JACAREZINHO

Juízes apontam crime contra a humanidade

Em documento encaminhado ao ministro Edson Fachin, do Supremo Tribunal Federal, a associação Juízes para a Democracia classificou como “crime contra a humanidade” a operação da Polícia Civil que deixou ao menos 28 mortos na favela do Jacarezinho, na zona norte do Rio, na última quinta-feira. A incursão, no entanto, recebeu guarida da corporação. A Associação dos Delegados de Polícia do Brasil (Adepol) divulgou nota prestando “pleno e irrestrito apoio” à incursão.

“Informamos que a Adepol do Brasil não aceitará qualquer pré-condenação à legítima e necessária ação empreendida pela gloriosa Polícia Civil do Estado do Rio de Janeiro, sendo repugnante presenciar alarmas descontextualizados e pré-julgamentos com viés estigmatizante diante do resultado da operação policial em comento”, diz um trecho da nota da Adepol. No texto, a associação afirma que eventuais excessos no uso da força letal policial devem ser apurados “sem vieses ideológicos ou sensacionalistas”.

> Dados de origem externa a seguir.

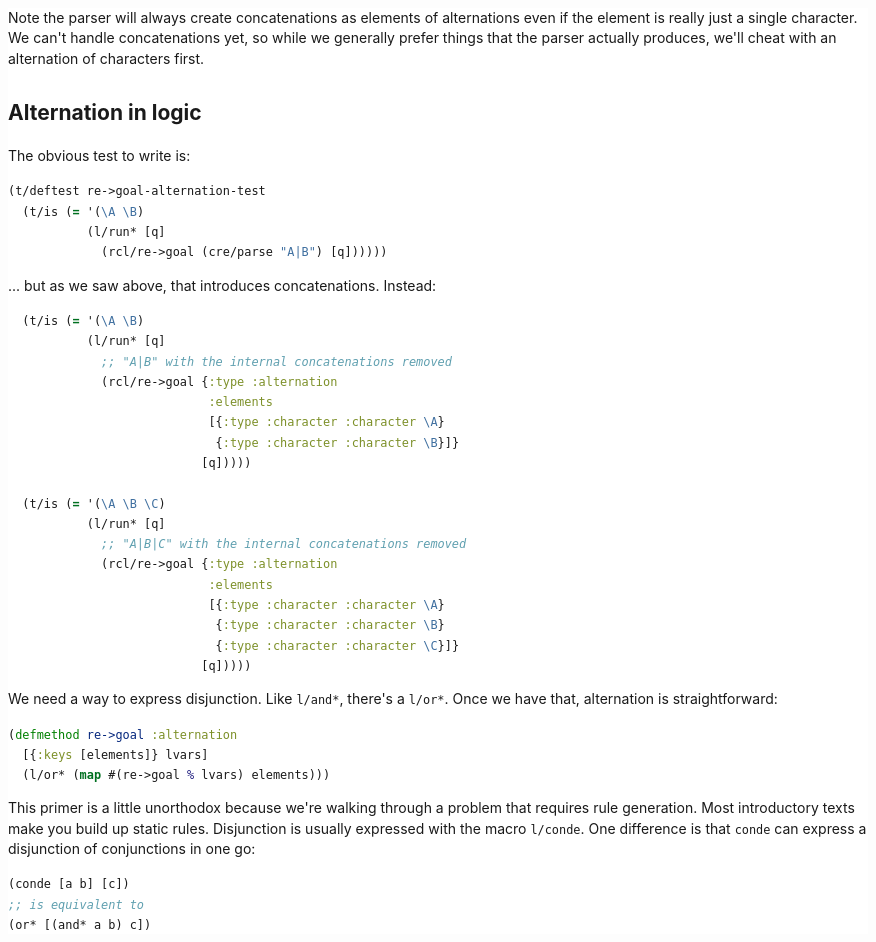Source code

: Note the parser will always create concatenations as elements of alternations
even if the element is really just a single character. We can't handle
concatenations yet, so while we generally prefer things that the parser actually
produces, we'll cheat with an alternation of characters first.

## Alternation in logic

The obvious test to write is:

```clojure
(t/deftest re->goal-alternation-test
  (t/is (= '(\A \B)
           (l/run* [q]
             (rcl/re->goal (cre/parse "A|B") [q])))))
```

... but as we saw above, that introduces concatenations. Instead:

```clojure
  (t/is (= '(\A \B)
           (l/run* [q]
             ;; "A|B" with the internal concatenations removed
             (rcl/re->goal {:type :alternation
                            :elements
                            [{:type :character :character \A}
                             {:type :character :character \B}]}
                           [q]))))

  (t/is (= '(\A \B \C)
           (l/run* [q]
             ;; "A|B|C" with the internal concatenations removed
             (rcl/re->goal {:type :alternation
                            :elements
                            [{:type :character :character \A}
                             {:type :character :character \B}
                             {:type :character :character \C}]}
                           [q]))))
```

We need a way to express disjunction. Like `l/and*`, there's a `l/or*`. Once we
have that, alternation is straightforward:

```clojure
(defmethod re->goal :alternation
  [{:keys [elements]} lvars]
  (l/or* (map #(re->goal % lvars) elements)))
```

This primer is a little unorthodox because we're walking through a problem that
requires rule generation. Most introductory texts make you build up static
rules. Disjunction is usually expressed with the macro `l/conde`. One difference
is that `conde` can express a disjunction of conjunctions in one go:

```clojure
(conde [a b] [c])
;; is equivalent to
(or* [(and* a b) c])
```


[demo]: https://github.com/lvh/regex-crossword/releases/tag/0.1.0
[class-neg]: https://github.com/lvh/regex-crossword/blob/fd00aa5f97f285c2bcf4c539144e96d18573f755/src/lvh/regex_crossword/logic.clj#L99
[backrefs]: https://github.com/lvh/regex-crossword/blob/fd00aa5f97f285c2bcf4c539144e96d18573f755/src/lvh/regex_crossword/logic.clj#L126
[hexgrid]: https://github.com/lvh/regex-crossword/blob/master/src/lvh/regex_crossword/slices.clj
[how-to-play]: https://regexcrossword.com/howtoplay
[ccl]: https://github.com/clojure/core.logic
[tls]: https://www.amazon.com/Little-Schemer-Daniel-P-Friedman/dp/0262560992
[byrd]: https://www.youtube.com/watch?v=RVDCRlW1f1Y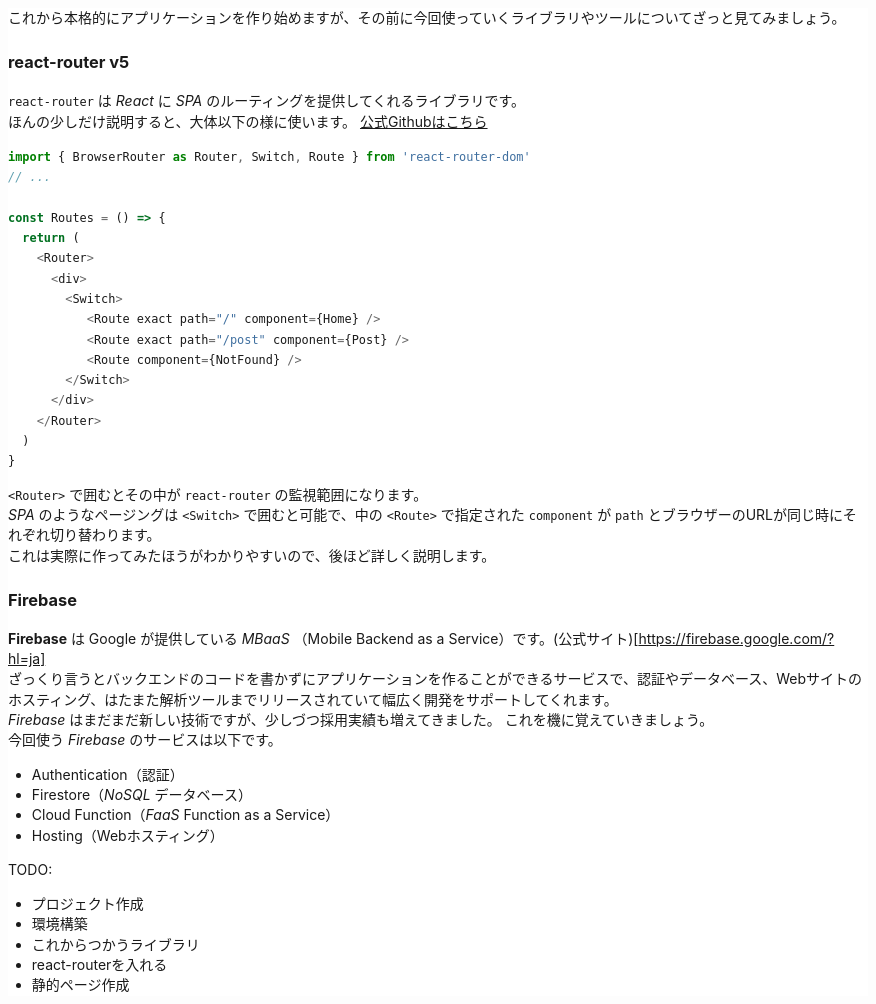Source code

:これから本格的にアプリケーションを作り始めますが、その前に今回使っていくライブラリやツールについてざっと見てみましょう。

### react-router v5
`react-router` は *React* に *SPA* のルーティングを提供してくれるライブラリです。   
ほんの少しだけ説明すると、大体以下の様に使います。 [公式Githubはこちら](https://github.com/ReactTraining/react-router)

```typescript jsx
import { BrowserRouter as Router, Switch, Route } from 'react-router-dom'
// ...

const Routes = () => {
  return (
    <Router>
      <div>
        <Switch>
           <Route exact path="/" component={Home} />
           <Route exact path="/post" component={Post} />
           <Route component={NotFound} />
        </Switch>
      </div>
    </Router>
  )
}
```

`<Router>` で囲むとその中が `react-router` の監視範囲になります。   
*SPA* のようなページングは `<Switch>` で囲むと可能で、中の `<Route>` で指定された `component` が `path` とブラウザーのURLが同じ時にそれぞれ切り替わります。   
これは実際に作ってみたほうがわかりやすいので、後ほど詳しく説明します。

### Firebase
**Firebase** は Google が提供している *MBaaS* （Mobile Backend as a Service）です。(公式サイト)[https://firebase.google.com/?hl=ja]   
ざっくり言うとバックエンドのコードを書かずにアプリケーションを作ることができるサービスで、認証やデータベース、Webサイトのホスティング、はたまた解析ツールまでリリースされていて幅広く開発をサポートしてくれます。   
*Firebase* はまだまだ新しい技術ですが、少しづつ採用実績も増えてきました。 これを機に覚えていきましょう。   
今回使う *Firebase* のサービスは以下です。

- Authentication（認証）
- Firestore（*NoSQL* データベース）
- Cloud Function（*FaaS* Function as a Service）
- Hosting（Webホスティング）

TODO: 
- プロジェクト作成
- 環境構築
- これからつかうライブラリ
- react-routerを入れる
- 静的ページ作成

Ontem, a polícia divulgou os nomes das 28 pessoas mortas na operação. A corporação alega que, tirando o agente André Frias, que perdeu a vida no tiroteio, todos os demais eram “criminosos”. A Adepol, por sua vez, afirmou, na nota, que “o uso progressivo da força se coaduna totalmente com o emprego de força letal nos casos de atentados à vida de policiais e de cidadãos, notadamente quando há utilização desenfreada de equipamentos de guerra por narcoterroristas que adotam táticas de guerra irregular”.

A operação está sendo investigada pela Defensoria Pública. Em alguns casos, segundo representantes do órgão e depoimentos de moradores, há indícios de mortos sem confronto ou que já estavam feridos e rendidos. Defensores falam em “execução” e classificam o episódio como uma chacina.

A maioria dos óbitos no Jacarezinho aconteceu depois que o policial Frias foi morto, o que levou observadores a levantar a hipótese de “vingança” por parte dos agentes — o que a corporação nega.

No documento encaminhado ao ministro Edson Fachin, a associação Juízes para a Democracia também pede que o governo fluminense seja obrigado a seguir uma série de protocolos nas ações policiais e a prestar informações sobre a incursão da última quinta-feira.

Em agosto do ano passado, o Supremo referendou uma liminar concedida por Fachin e restringiu operações policiais em comunidades do Rio de Janeiro até o fim da pandemia do coronavírus. A decisão estabelece que as ações nas favelas só podem ocorrer em hipóteses “absolutamente excepcionais”, desde que sejam justificadas por escrito pela autoridade competente e comunicadas ao Ministério Público do Estado.

A proposta da associação Juízes para a Democracia é que, além das restrições já estabelecidas, todos os policiais passem a usar câmeras de vídeo com transmissão remota nos uniformes caso sejam deslocados para operações. A ideia é que os detalhes das ações fiquem registrados e possam ser usados como provas dos procedimentos adotados.

Em outra frente, a associação aumenta a pressão para que as autoridades do Rio de Janeiro prestem esclarecimentos urgentes sobre a operação. A Juízes para a Democracia sugere que os responsáveis pela incursão sejam afastados dos cargos enquanto corre a investigação e que o governo fluminense seja cobrado a prestar informações sobre o descumprimento da ordem do STF que restringiu as ações nas favelas.